4. Wat was er eerst?

De vraag of het voelen door het denken wordt bepaald of omgekeerd, zal voor de mens nauwelijks meer zijn dan een theoretische vraag. Voor wie in eigen leven of in dat van anderen geconfronteerd wordt met psychische moeilijkheden die als disharmonie tussen gevoel en verstand worden beleefd, zal deze vraag belangrijker zijn dan die over de kip en het ei. De vraag gaat namelijk vooraf aan de vraag op welke manier de harmonie hersteld kan worden.

In grote lijnen ontmoeten we vier standpunten ten aanzien van de verhouding tussen verstand en gevoel.

A. Verstand en gevoel reageren afzonderlijk en onafhankelijk van elkaar op gebeurtenissen. De mens is alleen uit zijn gedrag te kennen en alleen via gedragsverandering tot andere meningen en gevoelens te brengen. Dit behavioristische standpunt kan misbruikt worden om allerlei vormen van dril te rechtvaardigen. Het kan echter ook de ogen openen voor het onthullende karakter van het gedrag, voor de macht van de gewoontevorming. De moderne gedragstherapie maakt hiervan een nuttig gebruik, zonder de mens in zijn waardigheid aan te tasten.
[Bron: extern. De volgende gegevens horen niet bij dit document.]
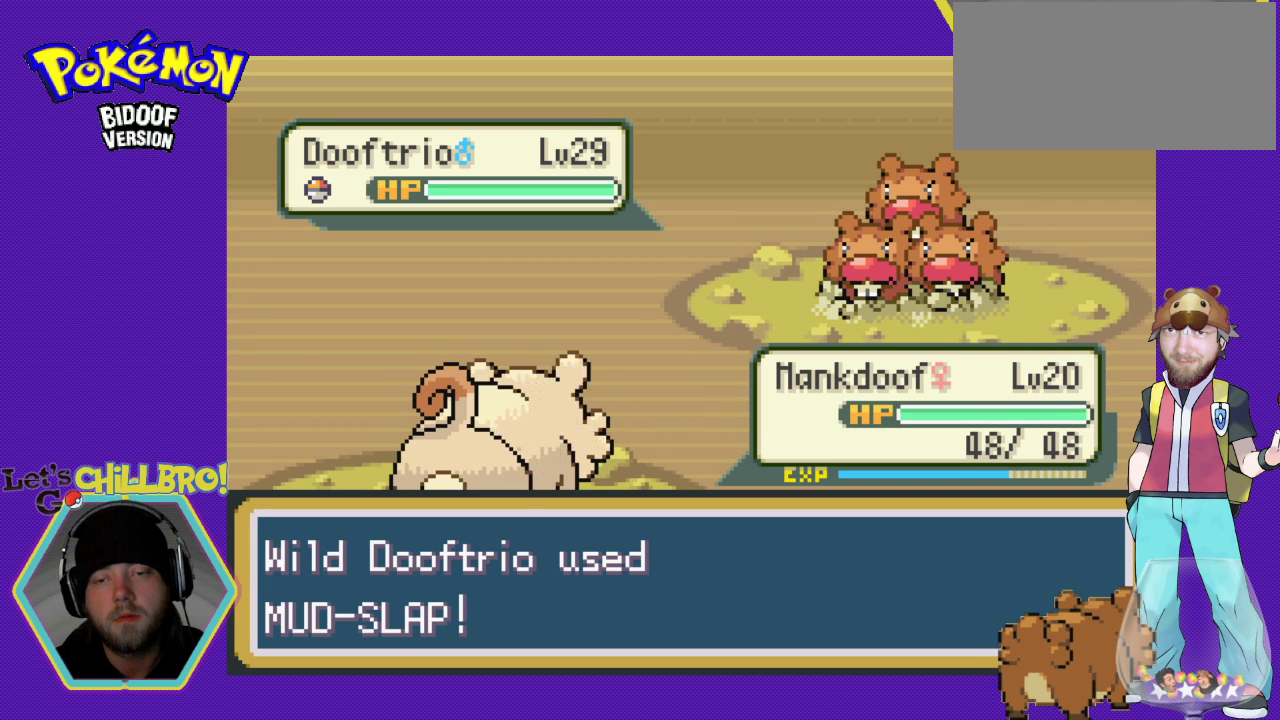
{"buttons": [], "events": [[67, "A", "up"], [200, "A", "down"], [333, "A", "up"], [433, "A", "down"], [500, "A", "up"]]}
B. Gevoelens ontstaan uit zichzelf en zijn min of meer heilig. Verstandelijke overwegingen ontstaan op basis van deze emoties. In onze tijd wordt dit standpunt o.a. vertegenwoordigd door anti-intellectualisten, die in groepsverband driftontspanning en catharsis - loutering - nastreven door het bewustmaken en uiten van gevoelens.

C. Emoties zijn het resultaat van menselijke evaluaties, schattingen en interpretaties, dus van verstandelijke overwegingen. Fenomenologen staan op dit standpunt. Vooral Albert Ellis (1964) heeft dit uitgewerkt. Hij geeft een rij denkfouten aan waarmee mensen zichzelf bestoken en waarmee ze negatieve gevoelens scheppen. Als voorbeeld enkele van deze "geïnternaliseerde zinnen": - "Ik moet door iedereen geliefd en geprezen worden voor alles wat ik doe." - "Ik moet in alle opzichten volmaakt zijn." - "Ik heb iemand nodig, die sterker is dan ik." - "Alles moet precies gaan zoals ik het wens." Ellis propageert dan betere denkwijzen, die de gevoelens en tenslotte het gedrag verbeteren.

D. Denken en voelen zijn aspecten van het ervaren en beleven, van de meningsvorming en de mening. Het aandeel van elk aspect afzonderlijk is meestal moeilijk te schatten. Ze beïnvloeden elkaar. Als het denken verandert, verandert daardoor ook het voelen en omgekeerd. Het denken verschaft argumenten aan het gevoel door rationaliseringen. Het gevoel verschaft de sfeer, de stemming die zin aan het redeneren geeft. Deze samenwerking geeft ook de beleving van eenheid van de persoonlijkheid, van ergens "helemaal" achter te staan of tegen te zijn. Zolang deze eenheidsbeleving bestaat - individu betekent ondeelbare eenheid - is er weinig aanleiding verschil te maken tussen ik vind, ik denk en ik voel. Pas als er een beleving van onvrede,. innerlijke verdeeldheid, besluiteloosheid ontstaat, of als er onbegrepen moeilijkheden in de relatie met anderen zijn, is er reden te onderzoeken of, hoe en waarom denken en voelen tegen elkaar worden uitgespeeld.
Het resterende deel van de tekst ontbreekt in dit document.